Türkiye’nin kredi risk primi; 5 yıllık CDS değeri 657 oldu. Altı ay önce bu değer 392’ydi. Yani yarım yılda hızla tırmanan risk primiyle karşı karşıyayız. Peki, bu ne anlama geliyor? Borçlanmanın faiz üzerinden artışı… Bir bakıma yasal tefecilik bu... Nitekim sonuçları yasadışı tefecilikle örtüşüyor.
Devletler, borç zaafındaki ülkelere karşı tefecilik yapar mı? Elbette… LİBOR denen uluslararası kabul görmüş faiz oranının üzerine, ülkenin risk primlerini (CDS) ilave eder ve borçlanma faizini belirlerler. Misal Türkiye’nin risk primleri ortalama 400’lerde seyrederken LİBOR %1 idi.
Tefeci boyutundaki borçlanma faizimiz pratikte şöyle hesaplanıyordu; (CDS/100+Libor) 400’den gelen 4 puan ve Libordan gelen 1 puan ile % 5 baz faiz belirleniyor, üzerine komisyon, jeopolitik gibi ilavelerle dolar bazında %6-7’lik maliyet şekilleniyor.
KREDİ BORCUN KURUMSAL HALİDİR
Kredi; borcun kurumsal halidir. Banka benzeri kurumların verdiği borcun adıdır kredi… Bir insan hayatındaki borç; eksik ve gedik kapama aracı olabilir. Fakat söz konusu şirket ise borç, ya genişlemeye, yenilenmeye ya da varlığını sürdürmeye dair olan ihtiyaçtır.
Borç, faiz ve zamandan beslenir. Eğer faiz sıfır ise, buna ödünç para deriz. Geri almamak üzere verilen paraya borç değil; hibe deriz. Zaman; faiz oranının ne kadar süre için işleyeceğini belirler. Zaten faiz, zaman üzerinden borcun maliyetini tanımlar.
İKİ SORU İKİ CEVAP
Enflasyon yüksek iken kredi çekilerek ev alınır mı?
Elbette alınır.
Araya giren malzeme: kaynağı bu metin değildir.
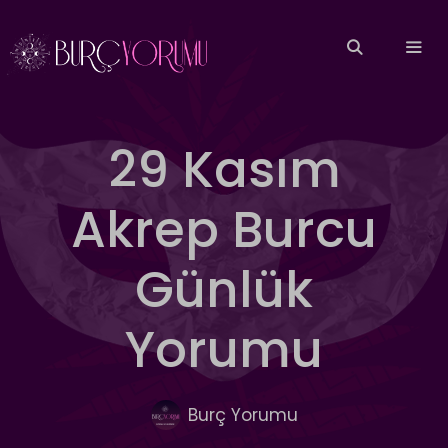
İçeriğe
atla
MEN
29 Kasım
Akrep Burcu
Günlük
Yorumu
Burç Yorumu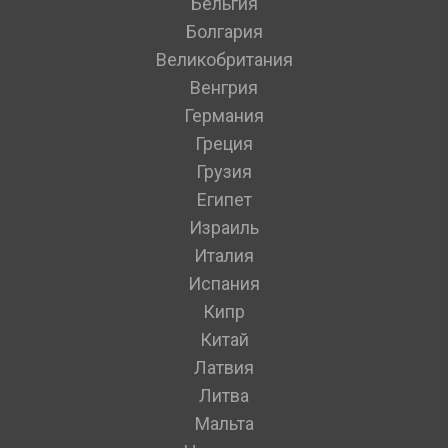
Бельгия
Болгария
Великобритания
Венгрия
Германия
Греция
Грузия
Египет
Израиль
Италия
Испания
Кипр
Китай
Латвия
Литва
Мальта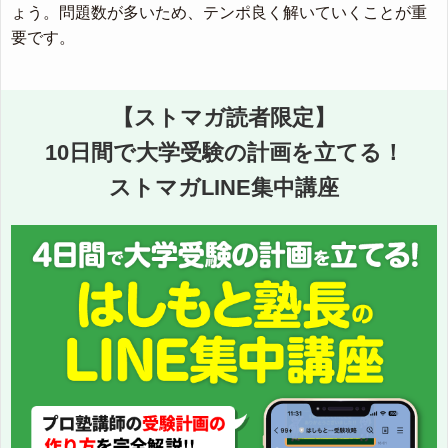
ょう。問題数が多いため、テンポ良く解いていくことが重
要です。
【ストマガ読者限定】
10日間で大学受験の計画を立てる！
ストマガLINE集中講座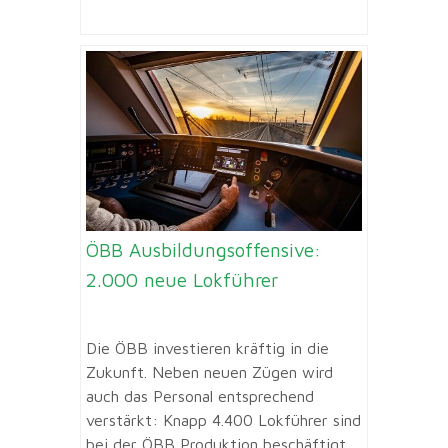
ÖBB Ausbildungsoffensive:
2.000 neue Lokführer
Die ÖBB investieren kräftig in die
Zukunft. Neben neuen Zügen wird
auch das Personal entsprechend
verstärkt: Knapp 4.400 Lokführer sind
bei der ÖBB Produktion beschäftigt.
Burada iki sorun vardır; 1-krediye ulaşabilmek, 2-kredi taksitlerini geri ödeme kabiliyeti… Eğer 2 milyonluk kredinin 10 yıllık vadede aylık ödemesi 28 bin lira ise bir eve giren iki asgari ücretle, geri ödenemez.
Kredi çekilerek borsaya girilir mi?
Borsa, enflasyonist dönemlerde bir kaçış limanı olabilir. Birikim sahibi kendini borsada enflasyondan korumayı deneyebilir. Ancak kredi çekerek borsaya girenin üstleneceği riskler, daha farklı hesaplanmalıdır. Alternatif getiri üzerinden yapılacak hesaplar tutmayabilir. Bu bir bakıma borç para alarak spor toto kolonu doldurmaya benzetilebilir.
NOT
ATEŞ DENİZİNİ MUMDAN KAYIKLARLA GEÇMEK
Borç sağanağı; “ödeme sıkıntısı ya da tüketim histerisi içindeki ülke, kurum veya kişilerin, ödünç kaynaklara sıkça başvurmasını” anlatır. Ödeme vakti geldiğinde, bunu yeniden borçlanarak yapmaya “borç yüzdürme” denir.
Böylesi haller, krizden bir önceki durak iklimidir. Büyük ihtimalle borç yüzdürme, nihayetinde kriz kıyılarına varacaktır. Zaten kıyı, denizin pes ettiği yerdir ve ödenecek bedel, Kriz jargonuyla gelişecektir.
Eğer borcunla, onu yüzdürerek baş etmek niyetinde isen şu şiiri hatırla; “Hayatımın çok uzaklarına açıldım, el sallamıyor, resmen boğuluyorum.”